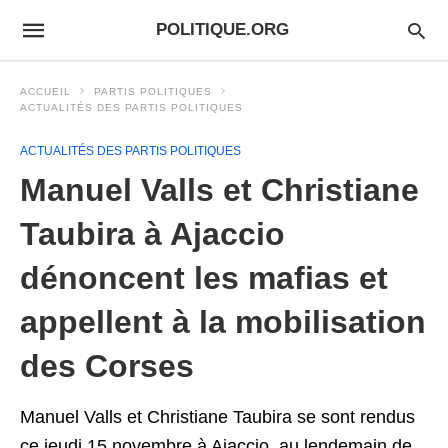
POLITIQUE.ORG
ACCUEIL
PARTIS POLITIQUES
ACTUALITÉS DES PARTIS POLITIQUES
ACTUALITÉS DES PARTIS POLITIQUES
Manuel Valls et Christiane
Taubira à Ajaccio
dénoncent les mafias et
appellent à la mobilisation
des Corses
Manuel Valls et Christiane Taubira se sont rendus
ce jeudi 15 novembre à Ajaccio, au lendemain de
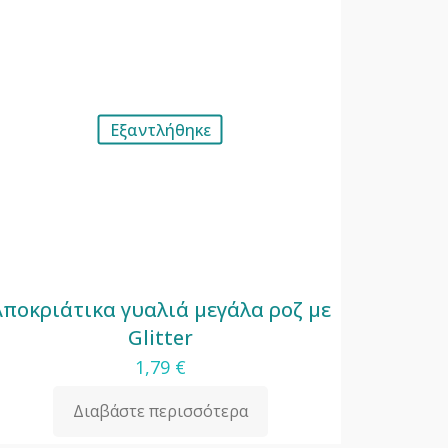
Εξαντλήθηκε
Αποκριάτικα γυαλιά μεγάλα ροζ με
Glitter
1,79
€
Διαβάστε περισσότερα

PROBLEM TO SOLVE
Transcribe the records word for word, beginning at their first line and stopping after the line that contains "Manuel Valls et Christiane Taubira", and leave the pictures out of your answer.

THE COMPLETED TASK
POLITIQUE.ORG
ACCUEIL
PARTIS POLITIQUES
ACTUALITÉS DES PARTIS POLITIQUES
ACTUALITÉS DES PARTIS POLITIQUES
Manuel Valls et Christiane
Taubira à Ajaccio
dénoncent les mafias et
appellent à la mobilisation
des Corses
Manuel Valls et Christiane Taubira se sont rendus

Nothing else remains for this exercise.